▶ _What this task involves_
Scan the entries below for the word "definition". Copy each line that has it.

[Collection entries]
──────

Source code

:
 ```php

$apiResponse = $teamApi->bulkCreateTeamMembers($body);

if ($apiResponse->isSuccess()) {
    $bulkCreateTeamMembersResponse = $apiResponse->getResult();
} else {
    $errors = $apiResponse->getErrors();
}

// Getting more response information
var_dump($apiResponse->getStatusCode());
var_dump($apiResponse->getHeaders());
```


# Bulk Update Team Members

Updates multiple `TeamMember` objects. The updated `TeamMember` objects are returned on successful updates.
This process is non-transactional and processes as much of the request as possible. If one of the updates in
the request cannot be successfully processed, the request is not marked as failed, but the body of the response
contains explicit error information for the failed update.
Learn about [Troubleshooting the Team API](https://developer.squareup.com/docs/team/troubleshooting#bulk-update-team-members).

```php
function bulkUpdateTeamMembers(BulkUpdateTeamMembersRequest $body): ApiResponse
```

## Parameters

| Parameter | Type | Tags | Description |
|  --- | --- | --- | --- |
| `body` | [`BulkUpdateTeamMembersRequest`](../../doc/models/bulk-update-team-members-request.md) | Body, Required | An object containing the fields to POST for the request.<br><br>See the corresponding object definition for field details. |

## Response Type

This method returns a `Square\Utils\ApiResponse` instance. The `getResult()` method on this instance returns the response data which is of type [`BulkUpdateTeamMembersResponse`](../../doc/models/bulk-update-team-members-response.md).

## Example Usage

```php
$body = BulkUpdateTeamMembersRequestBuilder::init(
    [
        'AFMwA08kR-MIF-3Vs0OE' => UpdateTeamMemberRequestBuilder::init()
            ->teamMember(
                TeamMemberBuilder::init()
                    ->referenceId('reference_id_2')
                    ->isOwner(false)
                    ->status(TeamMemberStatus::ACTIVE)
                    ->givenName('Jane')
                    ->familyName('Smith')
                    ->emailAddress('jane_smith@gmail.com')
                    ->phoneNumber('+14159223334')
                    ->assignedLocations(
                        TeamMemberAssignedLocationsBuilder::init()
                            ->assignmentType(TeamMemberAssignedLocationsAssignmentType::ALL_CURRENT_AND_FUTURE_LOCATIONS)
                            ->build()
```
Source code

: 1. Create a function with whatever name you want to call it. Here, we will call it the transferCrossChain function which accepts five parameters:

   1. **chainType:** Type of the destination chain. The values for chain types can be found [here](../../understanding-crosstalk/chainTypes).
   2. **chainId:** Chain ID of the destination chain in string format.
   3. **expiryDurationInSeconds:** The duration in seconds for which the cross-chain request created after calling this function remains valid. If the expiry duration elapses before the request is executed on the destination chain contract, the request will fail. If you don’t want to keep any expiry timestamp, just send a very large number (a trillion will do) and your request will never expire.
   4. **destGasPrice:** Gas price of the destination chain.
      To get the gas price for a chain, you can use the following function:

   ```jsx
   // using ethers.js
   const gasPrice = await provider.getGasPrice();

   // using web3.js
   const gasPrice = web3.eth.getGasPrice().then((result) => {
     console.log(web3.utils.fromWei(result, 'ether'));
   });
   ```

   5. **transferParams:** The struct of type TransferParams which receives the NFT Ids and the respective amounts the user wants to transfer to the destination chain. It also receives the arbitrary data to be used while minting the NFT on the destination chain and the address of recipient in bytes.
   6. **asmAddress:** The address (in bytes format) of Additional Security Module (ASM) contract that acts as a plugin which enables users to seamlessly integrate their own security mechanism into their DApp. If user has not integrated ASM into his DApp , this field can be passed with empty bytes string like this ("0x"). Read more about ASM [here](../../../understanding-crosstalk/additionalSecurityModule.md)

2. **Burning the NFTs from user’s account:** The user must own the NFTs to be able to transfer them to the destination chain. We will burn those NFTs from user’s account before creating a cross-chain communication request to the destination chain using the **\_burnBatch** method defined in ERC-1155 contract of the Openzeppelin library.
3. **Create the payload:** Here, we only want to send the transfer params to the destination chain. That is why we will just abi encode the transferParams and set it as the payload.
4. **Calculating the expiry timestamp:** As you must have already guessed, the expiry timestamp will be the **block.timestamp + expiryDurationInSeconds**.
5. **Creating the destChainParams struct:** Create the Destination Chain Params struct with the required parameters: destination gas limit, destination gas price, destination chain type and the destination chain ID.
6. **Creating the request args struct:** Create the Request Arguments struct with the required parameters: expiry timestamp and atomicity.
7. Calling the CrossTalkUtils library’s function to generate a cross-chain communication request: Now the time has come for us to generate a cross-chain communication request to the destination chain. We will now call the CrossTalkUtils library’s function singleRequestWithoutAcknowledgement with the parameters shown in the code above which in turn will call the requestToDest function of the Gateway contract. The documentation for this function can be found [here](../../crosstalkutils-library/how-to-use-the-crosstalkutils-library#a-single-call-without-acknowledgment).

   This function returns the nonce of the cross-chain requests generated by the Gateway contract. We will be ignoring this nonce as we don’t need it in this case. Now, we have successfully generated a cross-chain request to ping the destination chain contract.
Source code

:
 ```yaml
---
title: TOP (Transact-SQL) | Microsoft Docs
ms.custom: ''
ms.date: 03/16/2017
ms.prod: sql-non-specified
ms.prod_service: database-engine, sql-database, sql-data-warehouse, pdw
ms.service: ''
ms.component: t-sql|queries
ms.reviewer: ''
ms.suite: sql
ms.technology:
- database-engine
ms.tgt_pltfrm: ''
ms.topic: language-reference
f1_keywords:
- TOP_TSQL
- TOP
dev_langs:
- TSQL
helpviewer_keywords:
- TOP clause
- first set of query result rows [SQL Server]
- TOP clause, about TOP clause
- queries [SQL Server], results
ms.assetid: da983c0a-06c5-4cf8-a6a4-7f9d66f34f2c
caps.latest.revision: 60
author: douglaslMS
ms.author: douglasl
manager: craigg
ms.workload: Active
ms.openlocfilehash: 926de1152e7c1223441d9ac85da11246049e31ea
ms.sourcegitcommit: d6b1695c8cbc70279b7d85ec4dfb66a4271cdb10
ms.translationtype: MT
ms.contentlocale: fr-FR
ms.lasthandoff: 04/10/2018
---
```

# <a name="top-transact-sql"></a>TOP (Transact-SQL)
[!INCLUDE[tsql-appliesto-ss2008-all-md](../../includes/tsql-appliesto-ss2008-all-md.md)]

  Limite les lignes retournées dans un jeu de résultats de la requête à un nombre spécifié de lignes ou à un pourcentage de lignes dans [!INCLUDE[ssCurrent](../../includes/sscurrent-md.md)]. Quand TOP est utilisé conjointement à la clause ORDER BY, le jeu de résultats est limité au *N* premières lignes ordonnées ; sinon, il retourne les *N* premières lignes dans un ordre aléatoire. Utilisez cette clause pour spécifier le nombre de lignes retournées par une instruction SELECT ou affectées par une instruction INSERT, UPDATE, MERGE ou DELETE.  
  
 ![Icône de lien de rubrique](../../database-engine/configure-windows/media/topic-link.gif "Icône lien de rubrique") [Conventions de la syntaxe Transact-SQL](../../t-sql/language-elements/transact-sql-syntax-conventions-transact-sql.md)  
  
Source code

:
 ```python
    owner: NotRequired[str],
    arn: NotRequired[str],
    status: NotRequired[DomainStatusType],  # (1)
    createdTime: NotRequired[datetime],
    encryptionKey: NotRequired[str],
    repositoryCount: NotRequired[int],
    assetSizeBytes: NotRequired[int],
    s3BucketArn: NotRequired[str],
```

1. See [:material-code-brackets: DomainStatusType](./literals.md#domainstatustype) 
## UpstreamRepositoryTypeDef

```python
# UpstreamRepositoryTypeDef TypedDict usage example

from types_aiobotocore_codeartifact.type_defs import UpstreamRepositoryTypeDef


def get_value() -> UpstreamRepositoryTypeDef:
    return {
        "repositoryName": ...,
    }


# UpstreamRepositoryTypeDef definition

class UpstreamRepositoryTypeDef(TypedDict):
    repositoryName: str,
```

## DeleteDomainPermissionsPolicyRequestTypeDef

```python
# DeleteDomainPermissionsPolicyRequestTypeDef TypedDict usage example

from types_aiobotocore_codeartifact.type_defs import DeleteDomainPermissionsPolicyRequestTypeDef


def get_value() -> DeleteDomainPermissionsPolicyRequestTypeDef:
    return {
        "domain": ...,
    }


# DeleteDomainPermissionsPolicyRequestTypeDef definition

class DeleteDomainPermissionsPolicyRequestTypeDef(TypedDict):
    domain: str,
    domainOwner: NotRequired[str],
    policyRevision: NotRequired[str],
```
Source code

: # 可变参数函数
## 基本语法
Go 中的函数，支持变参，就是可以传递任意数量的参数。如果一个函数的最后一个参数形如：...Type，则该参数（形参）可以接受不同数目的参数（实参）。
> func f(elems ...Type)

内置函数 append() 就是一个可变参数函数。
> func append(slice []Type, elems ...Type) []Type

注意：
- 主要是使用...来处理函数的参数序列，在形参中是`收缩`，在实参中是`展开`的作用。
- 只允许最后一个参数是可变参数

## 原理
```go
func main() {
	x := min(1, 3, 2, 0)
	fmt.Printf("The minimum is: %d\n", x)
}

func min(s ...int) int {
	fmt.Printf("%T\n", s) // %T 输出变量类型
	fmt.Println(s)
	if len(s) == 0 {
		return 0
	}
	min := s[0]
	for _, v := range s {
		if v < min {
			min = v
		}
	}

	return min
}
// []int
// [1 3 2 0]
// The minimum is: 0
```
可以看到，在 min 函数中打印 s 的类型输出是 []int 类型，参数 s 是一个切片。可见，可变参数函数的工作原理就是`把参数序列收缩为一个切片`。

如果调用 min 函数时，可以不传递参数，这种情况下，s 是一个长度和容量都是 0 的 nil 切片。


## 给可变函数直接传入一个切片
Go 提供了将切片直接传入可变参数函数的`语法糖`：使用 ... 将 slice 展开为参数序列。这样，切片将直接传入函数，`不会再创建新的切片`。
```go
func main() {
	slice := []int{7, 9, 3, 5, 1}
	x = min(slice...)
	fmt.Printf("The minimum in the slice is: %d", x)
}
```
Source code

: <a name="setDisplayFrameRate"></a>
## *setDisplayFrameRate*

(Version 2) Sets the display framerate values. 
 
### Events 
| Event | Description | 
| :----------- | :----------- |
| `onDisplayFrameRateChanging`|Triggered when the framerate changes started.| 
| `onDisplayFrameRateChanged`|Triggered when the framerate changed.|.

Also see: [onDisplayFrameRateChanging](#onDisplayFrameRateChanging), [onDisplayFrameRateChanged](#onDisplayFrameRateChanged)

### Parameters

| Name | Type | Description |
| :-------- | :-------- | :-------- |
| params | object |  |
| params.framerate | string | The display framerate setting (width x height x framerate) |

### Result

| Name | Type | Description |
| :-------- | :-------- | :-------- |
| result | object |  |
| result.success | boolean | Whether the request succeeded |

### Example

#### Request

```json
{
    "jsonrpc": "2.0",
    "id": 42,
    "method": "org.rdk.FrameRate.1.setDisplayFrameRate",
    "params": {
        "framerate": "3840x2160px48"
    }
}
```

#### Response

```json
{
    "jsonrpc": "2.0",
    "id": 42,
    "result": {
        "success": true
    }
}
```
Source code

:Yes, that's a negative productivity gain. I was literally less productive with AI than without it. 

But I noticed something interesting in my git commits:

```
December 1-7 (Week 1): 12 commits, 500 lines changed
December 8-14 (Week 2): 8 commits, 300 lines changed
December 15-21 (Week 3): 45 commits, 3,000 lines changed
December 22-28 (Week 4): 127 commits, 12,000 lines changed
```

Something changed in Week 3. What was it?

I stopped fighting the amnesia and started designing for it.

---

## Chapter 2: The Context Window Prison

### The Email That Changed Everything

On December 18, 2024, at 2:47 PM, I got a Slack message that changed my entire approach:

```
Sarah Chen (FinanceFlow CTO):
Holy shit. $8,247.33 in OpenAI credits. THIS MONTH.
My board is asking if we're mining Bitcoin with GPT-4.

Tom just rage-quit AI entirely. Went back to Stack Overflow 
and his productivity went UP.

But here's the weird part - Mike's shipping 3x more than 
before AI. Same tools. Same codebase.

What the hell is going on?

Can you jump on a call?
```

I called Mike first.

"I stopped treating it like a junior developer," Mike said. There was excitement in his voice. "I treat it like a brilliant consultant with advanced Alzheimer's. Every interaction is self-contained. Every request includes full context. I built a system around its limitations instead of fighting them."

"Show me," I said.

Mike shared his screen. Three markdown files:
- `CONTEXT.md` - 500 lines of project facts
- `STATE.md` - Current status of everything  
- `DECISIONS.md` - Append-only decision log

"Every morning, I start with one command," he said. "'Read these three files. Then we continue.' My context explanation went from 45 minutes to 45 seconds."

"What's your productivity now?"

──────

▶ _Output_
| `body` | [`BulkUpdateTeamMembersRequest`](../../doc/models/bulk-update-team-members-request.md) | Body, Required | An object containing the fields to POST for the request.<br><br>See the corresponding object definition for field details. |
# UpstreamRepositoryTypeDef definition
# DeleteDomainPermissionsPolicyRequestTypeDef definition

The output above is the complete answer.